### Recorded information
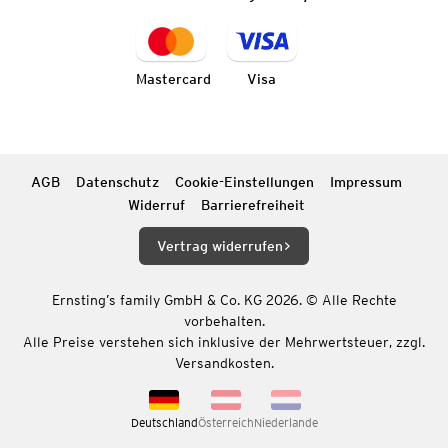
Mastercard
Visa
AGB
Datenschutz
Cookie-Einstellungen
Impressum
Widerruf
Barrierefreiheit
Vertrag widerrufen
Ernsting’s family GmbH & Co. KG 2026. © Alle Rechte
vorbehalten.
Alle Preise verstehen sich inklusive der Mehrwertsteuer, zzgl.
Versandkosten.
Deutschland
Österreich
Niederlande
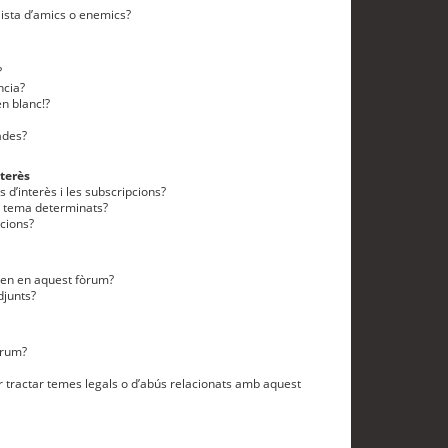
lista d’amics o enemics?
?
ncia?
n blanc!?
ades?
terès
 d’interès i les subscripcions?
n tema determinats?
cions?
eten en aquest fòrum?
djunts?
òrum?
 tractar temes legals o d’abús relacionats amb aquest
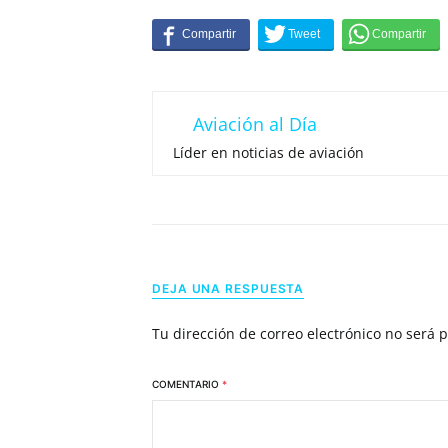
Aviación al Día
Líder en noticias de aviación
DEJA UNA RESPUESTA
Tu dirección de correo electrónico no será 
COMENTARIO
*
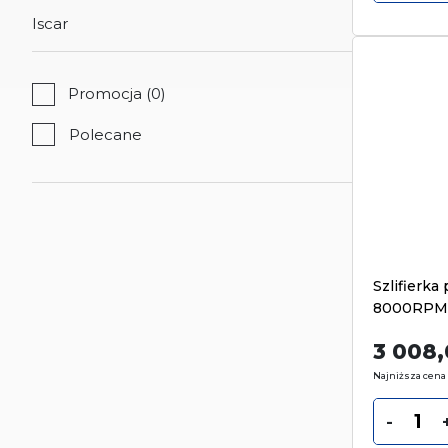
Iscar
Promocja
(0)
Featured products
Szlifier
8000RPM
3 008
Najniższa cena 
-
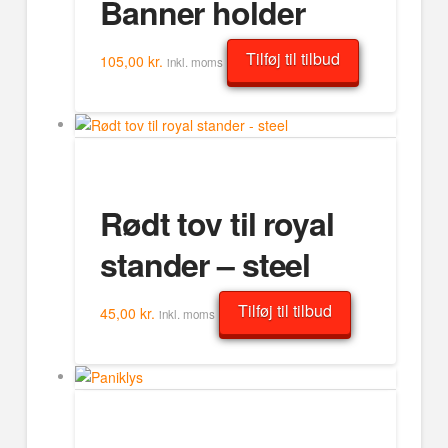
Banner holder
Tilføj til tilbud
105,00
kr.
inkl. moms
Rødt tov til royal
stander – steel
Tilføj til tilbud
45,00
kr.
inkl. moms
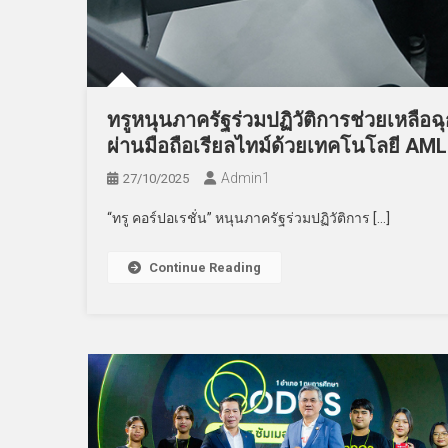
ทรูหนุนภาครัฐร่วมปฏิวัติการช่วยเหลือฉ
ผ่านมือถือเรียลไทม์ด้วยเทคโนโลยี AML
Admin​1
27/10/2025
“ทรู คอร์ปอเรชั่น” หนุนภาครัฐร่วมปฏิวัติการ […]
Continue Reading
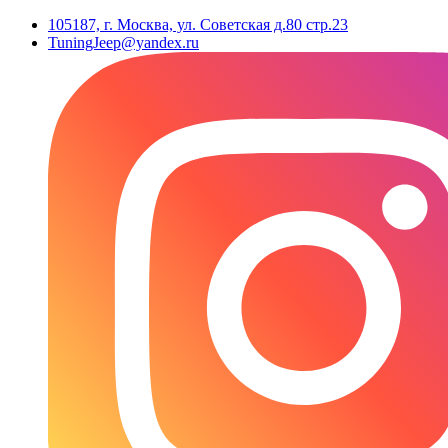
105187, г. Москва, ул. Советская д.80 стр.23
TuningJeep@yandex.ru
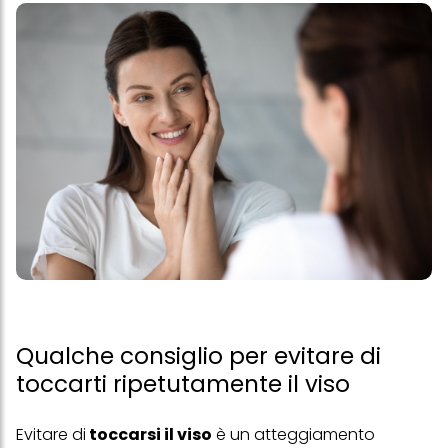
Qualche consiglio per evitare di
toccarti ripetutamente il viso
Evitare di
toccarsi il viso
è un atteggiamento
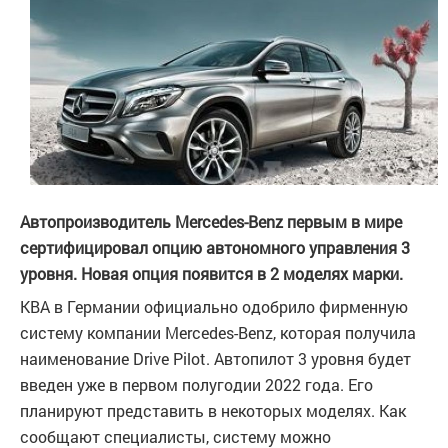
Автопроизводитель Mercedes-Benz первым в мире
сертифицировал опцию автономного управления 3
уровня. Новая опция появится в 2 моделях марки.
KBA в Германии официально одобрило фирменную
систему компании Mercedes-Benz, которая получила
наименование Drive Pilot. Автопилот 3 уровня будет
введен уже в первом полугодии 2022 года. Его
планируют представить в некоторых моделях. Как
сообщают специалисты, систему можно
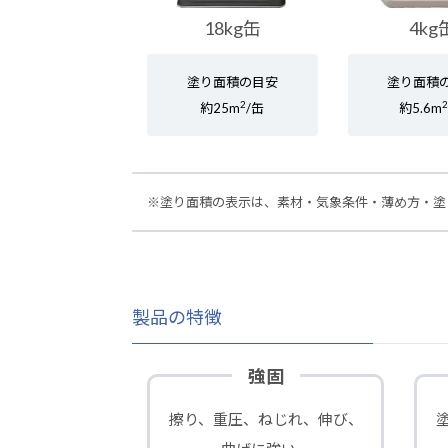
18kg缶
4kg
塗り面積の目安
塗り面積
2
約25m
/缶
約5.6m
※塗り面積の表示は、素材・気象条件・薄め方・塗
製品の特徴
強固
擦り、重圧、ねじれ、伸び、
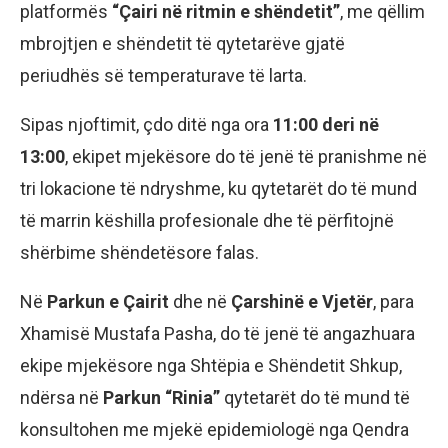
platformës
“Çairi në ritmin e shëndetit”
, me qëllim
mbrojtjen e shëndetit të qytetarëve gjatë
periudhës së temperaturave të larta.
Sipas njoftimit, çdo ditë nga ora
11:00 deri në
13:00
, ekipet mjekësore do të jenë të pranishme në
tri lokacione të ndryshme, ku qytetarët do të mund
të marrin këshilla profesionale dhe të përfitojnë
shërbime shëndetësore falas.
Në
Parkun e Çairit
dhe në
Çarshinë e Vjetër
, para
Xhamisë Mustafa Pasha, do të jenë të angazhuara
ekipe mjekësore nga Shtëpia e Shëndetit Shkup,
ndërsa në
Parkun “Rinia”
qytetarët do të mund të
konsultohen me mjekë epidemiologë nga Qendra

### Exercise directions
Could you write out exactly the lines of the data above that run from the one holding "toccarsi il viso" to the one holding "mbrojtjen e shëndetit të qytetarëve gjatë", with both ends in and all pictures out?

### Task answer
toccarsi il viso
è un atteggiamento
Автопроизводитель Mercedes-Benz первым в мире
сертифицировал опцию автономного управления 3
уровня. Новая опция появится в 2 моделях марки.
KBA в Германии официально одобрило фирменную
систему компании Mercedes-Benz, которая получила
наименование Drive Pilot. Автопилот 3 уровня будет
введен уже в первом полугодии 2022 года. Его
планируют представить в некоторых моделях. Как
сообщают специалисты, систему можно
18kg缶
4kg
塗り面積の目安
塗り面積
2
約25m
/缶
約5.6m
※塗り面積の表示は、素材・気象条件・薄め方・塗
製品の特徴
強固
擦り、重圧、ねじれ、伸び、
platformës
“Çairi në ritmin e shëndetit”
, me qëllim
mbrojtjen e shëndetit të qytetarëve gjatë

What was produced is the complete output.